My next major change would be to start offering incentives to Qualifying Health Plans to adapt Accountable Care Organizations and bundled payments and reference pricing and any other system that has demonstrated cost saving and health enhancing impacts on the Medicare population. Enhanced subsidies of $10 or $20 per month for plans that adapt pay for performance and pay to avoid hospitalization schemas should drive significant business to higher quality systems of care. I would also encourage Medicare/Medicaid to take any pilot project that is working to at least regional if not national scale.
This set of projects should be close to self-financing. If it not, there are a couple big pools of money to pay for them. The easiest pools are durable medical equipment and Medicare drugs. Currently Medicare only puts some DME contracts out for bid in some locations. Expanding DME bidding to cover more products and the entire country should generate $100 billion over a decade. Medicare gets a significant discount on Medicare Part D drugs in the donut hole, but otherwise Medicare has to buy drugs at average wholesale price plus six percent. Medicare can’t be like the VA legally and tell suppliers that Medicare is the biggest buyer in the world for drug X so a good deal is necessary. Both of these steps leverage sheer buying power to get good prices for the American people. Reforming Medicare Part D and allowing a Veterans Administration like formulary would free up a couple hundred billion dollars as well.
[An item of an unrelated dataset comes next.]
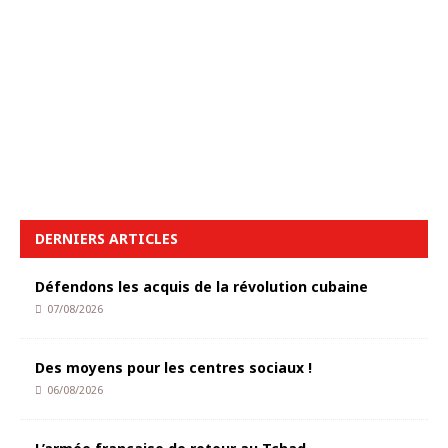
DERNIERS ARTICLES
Défendons les acquis de la révolution cubaine
07/08/2026
Des moyens pour les centres sociaux !
06/08/2026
The next round of coverage expansion would be to embrace the exchanges for all companies. Right now the Exchanges will be open to large companies (over 100 FTE) in 2017 if the state approves. I would remove the state approval and open the federal exchange to all large companies. Additionally, I would allow states to offer Medicaid buy-in at the same metallic bands as other qualifying health plans. Finally, I would lower Medicare eligibility age from 65 to 62. The three years of expanded Medicare eligibility would be offered as Gold Plus coverage at cost on the Exchanges with the normal subsidies available. Conservatives could get Bronze and Silver HSAs with favorable tax treatment as a policy accomplishment
These are primarily structural changes. Subsidy and eligibility levels would be an area of argument but they are effectively a secondary area of dispute. If the structural changes go through, a few more people are under a single payer(ish) system, the government’s ability to act as a massive buyer with amazing market power is confirmed and the success stories of the first seven years of implementation are brought to scale. This sets the ground for the Health Financing Improvement Act of 2029 for another Medicare eligibility enhancement and a further sliding up the income scale of Medicaid.